As co-chair of the House Biofuels Caucus, I have actively supported efforts to approve year-round sale of E15 fuel, because of its advantages to Kansas agriculture, the environment, and the Kansas economy.

On May 31, EPA Administrator Andrew Wheeler signed the final rule, which allows gasoline blended with up to 15 percent ethanol to be sold during the summer driving season. First, it removes a key regulatory barrier by extending the Reid vapor pressure (RVP) waiver to E15. Secondly, it provided clarity and rules on Renewable Identification Numbers (RINs), ensuring more market transparency and increasing EPA oversight. 

Ethanol production has become staple of the Kansas economy. The first commercial E15 pump was debuted nationally at a Kansas retail station in 2012, and Kansas remains a top ten ethanol-producing state.  Kansas currently has ten fuel-grade ethanol plants which produce over 550 million gallons of ethanol annually, worth $886 million. The ethanol industry contributes greatly to the state, paying almost $9 million in property taxes each year, boosting local economies and public schools, while receiving no ethanol-specific state subsidies. These production facilities each employ around 45 people at an average salary of around $60,000. 

Kansas agriculture and rural communities will see an economic boost from the new ruling. The ethanol industry sustains a higher price of Kansas crop commodities, purchasing 44 percent of all corn and 30 percent of all sorghum grown in the state. E15 sales are estimated to double in 2019 over 2018 sales, significantly increasing demand for locally grown feedstocks. Demand for American grain will increase by an estimated two billion bushels as a result. Livestock producers will benefit also, as dry distillers grains (DDGs), the by-product of ethanol production, are fed as high-nutrient livestock feed. 

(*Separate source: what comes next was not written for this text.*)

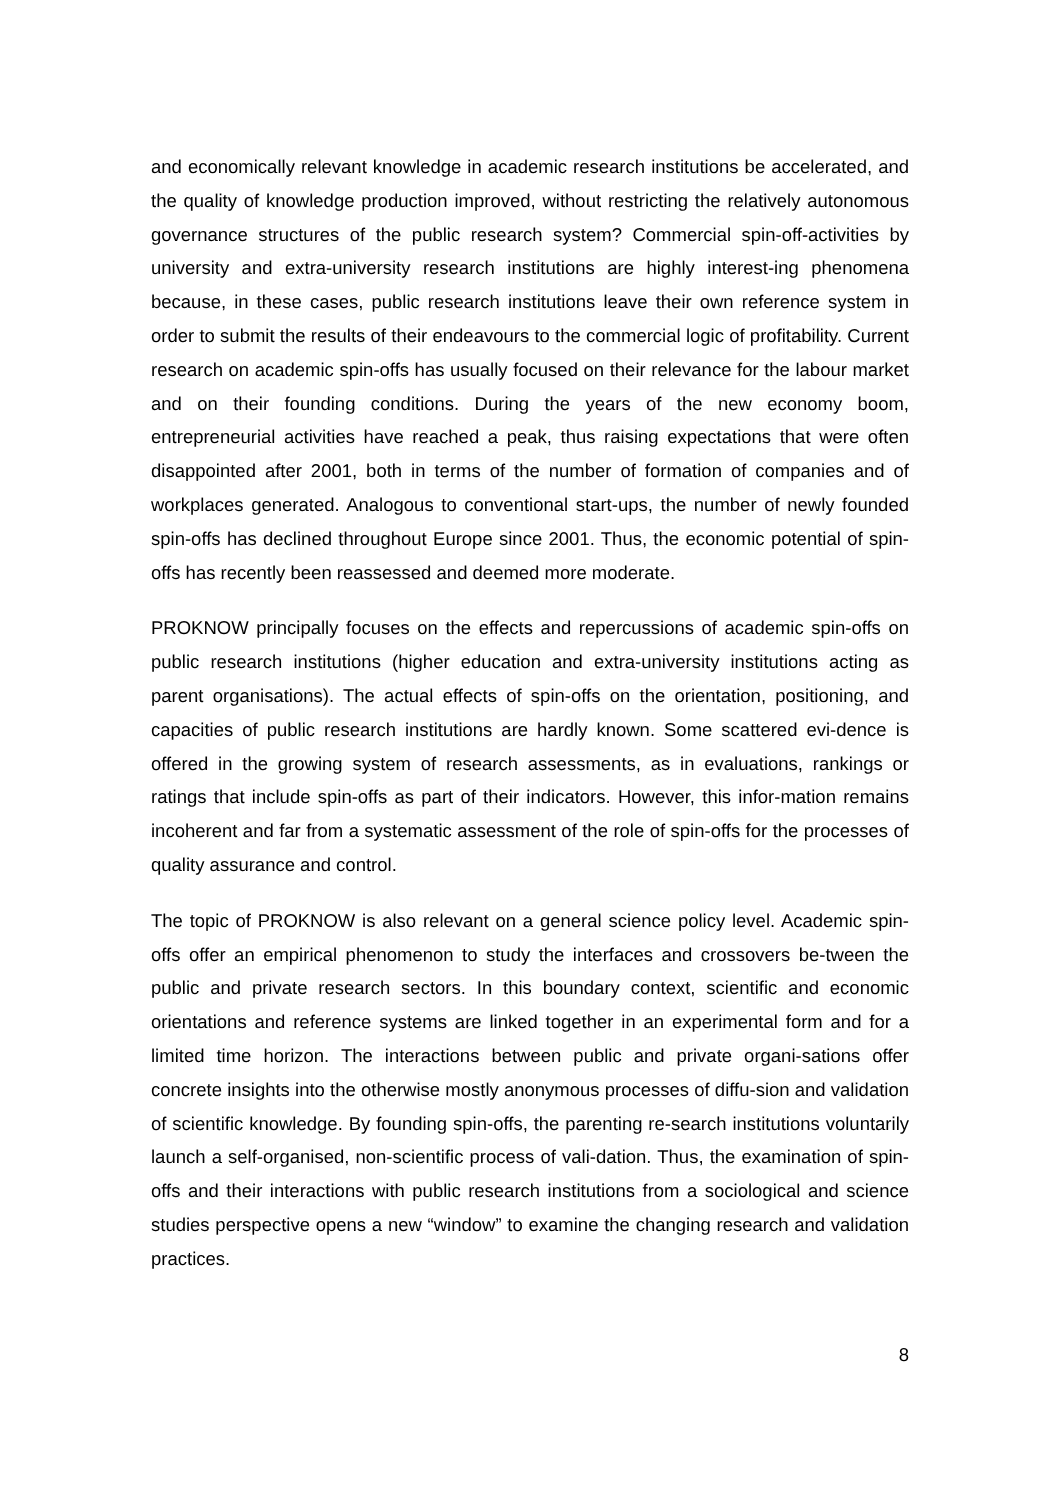and economically relevant knowledge in academic research institutions be accelerated, and the quality of knowledge production improved, without restricting the relatively autonomous governance structures of the public research system? Commercial spin-off-activities by university and extra-university research institutions are highly interest-ing phenomena because, in these cases, public research institutions leave their own reference system in order to submit the results of their endeavours to the commercial logic of profitability. Current research on academic spin-offs has usually focused on their relevance for the labour market and on their founding conditions. During the years of the new economy boom, entrepreneurial activities have reached a peak, thus raising expectations that were often disappointed after 2001, both in terms of the number of formation of companies and of workplaces generated. Analogous to conventional start-ups, the number of newly founded spin-offs has declined throughout Europe since 2001. Thus, the economic potential of spin-offs has recently been reassessed and deemed more moderate.
PROKNOW principally focuses on the effects and repercussions of academic spin-offs on public research institutions (higher education and extra-university institutions acting as parent organisations). The actual effects of spin-offs on the orientation, positioning, and capacities of public research institutions are hardly known. Some scattered evi-dence is offered in the growing system of research assessments, as in evaluations, rankings or ratings that include spin-offs as part of their indicators. However, this infor-mation remains incoherent and far from a systematic assessment of the role of spin-offs for the processes of quality assurance and control.
The topic of PROKNOW is also relevant on a general science policy level. Academic spin-offs offer an empirical phenomenon to study the interfaces and crossovers be-tween the public and private research sectors. In this boundary context, scientific and economic orientations and reference systems are linked together in an experimental form and for a limited time horizon. The interactions between public and private organi-sations offer concrete insights into the otherwise mostly anonymous processes of diffu-sion and validation of scientific knowledge. By founding spin-offs, the parenting re-search institutions voluntarily launch a self-organised, non-scientific process of vali-dation. Thus, the examination of spin-offs and their interactions with public research institutions from a sociological and science studies perspective opens a new “window” to examine the changing research and validation practices.
8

Nationally, the ethanol industry drives $44 billion in economic activity and nearly $9 billion in federal, state, and local tax revenues. An expansive foreign market provides producers even greater opportunities. The US continues to be a net exporter of fuel-grade ethanol, exporting over 33 million barrels of fuel ethanol in 2017.  I support opening markets for ethanol abroad and increasing access to low-cost fuel at the pumps for consumers in the US. 

Allowing the private sector to bring E15 to market year-round not only provides a high quality, lower cost choice to consumer and protects American interests, but it also improves the environment. Ethanol reduces greenhouse gas emissions and other harmful pollutants found in gasoline. The crops grown for ethanol feedstocks – including corn and sorghum – absorb and recycle the carbon dioxide that is released when the renewable fuel is produced and combusted, reducing carbon emissions by up to 39 percent. Left to private innovation, we can achieve a cleaner environment. 

Beyond those who produce the inputs and final ethanol product, the broader economy benefits from the recent ruling. The E15 RVP waiver approves the use of E15 in all vehicles built since 2001. On the consumer level, blending ethanol with gasoline lowers fuel prices, providing another low-cost, high-octane choice at the pump. On the market scale, ethanol lessens the impacts of world petroleum market shocks and reduces American demand for foreign oil.

I applaud EPA Administrator Wheeler and the Trump Administration for finalizing the rules on E15, which will give consumers more choices, improve our environment, and provide long-term opportunities for Kansas agriculture and ethanol producers.